Limitations & Future Work¶
- Computational Overhead Not Fully Discussed: Although the training gradient achieves the best performance, it requires complete forward and backward propagation, which may be computationally infeasible on ultra-large-scale datasets.
- Limited Task and Language Coverage: Experiments are primarily based on English NLP classification tasks.

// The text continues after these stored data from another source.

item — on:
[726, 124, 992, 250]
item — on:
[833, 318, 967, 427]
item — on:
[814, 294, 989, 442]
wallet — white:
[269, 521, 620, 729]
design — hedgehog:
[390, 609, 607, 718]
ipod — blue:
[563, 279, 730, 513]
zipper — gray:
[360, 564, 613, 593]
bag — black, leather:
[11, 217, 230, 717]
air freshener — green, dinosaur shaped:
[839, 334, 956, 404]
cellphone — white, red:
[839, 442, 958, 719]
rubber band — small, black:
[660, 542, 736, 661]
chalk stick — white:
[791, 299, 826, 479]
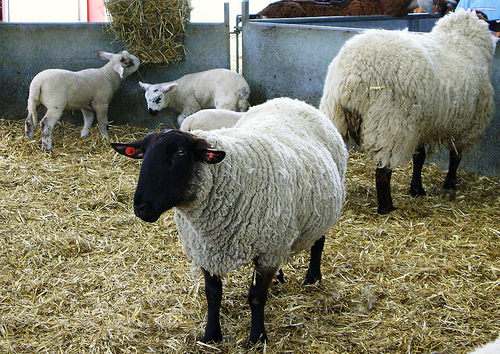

Whether the findings generalize to generative tasks and multilingual scenarios remains unverified.
- Lack of Integration with Modern LLM Training Paradigms: The application of data pruning during the pre-training phase (such as LLM pre-training data filtering) is not covered, which happens to be the most pressing application scenario currently.
- Dynamic Pruning Unexplored: All experiments are based on static, one-time pruning, ignoring the issue of dynamic changes in sample value during the training process.
Related Work & Insights¶
- vs. Traditional Coreset Methods (such as CRAIG, GLISTER): These methods bind representation and selection together, preventing the separation of contributions from each component. The decoupled analysis in this paper indicates that their performance gains may primarily stem from the gradient representation used, rather than their optimization algorithms.
- vs. D2 Pruning / EL2N Score: These methods use training dynamic signals as importance metrics, and this paper validates that their effectiveness originates from superior representation. The insight is that future work could explore more efficient approximation methods for dynamic representations.
- vs. Data Quality Filtering (such as DSIR, DataComp): These methods focus on data quality scoring rather than subset selection algorithms, which aligns with the conclusion of this paper that "representation is more important."
Rating¶
- Novelty: ⭐⭐⭐⭐ The decoupled analysis paradigm is novel, but the individual components are existing methods.
- Experimental Thoroughness: ⭐⭐⭐⭐ Comprehensive comparison of multiple representations \(\times\) multiple algorithms, but lacks LLM pre-training scenarios.
- Writing Quality: ⭐⭐⭐⭐ Clear structure and explicit conclusions, although some theoretical analyses could be more in-depth.
- Value: ⭐⭐⭐⭐ Possesses important methodological guidance significance for the data pruning community.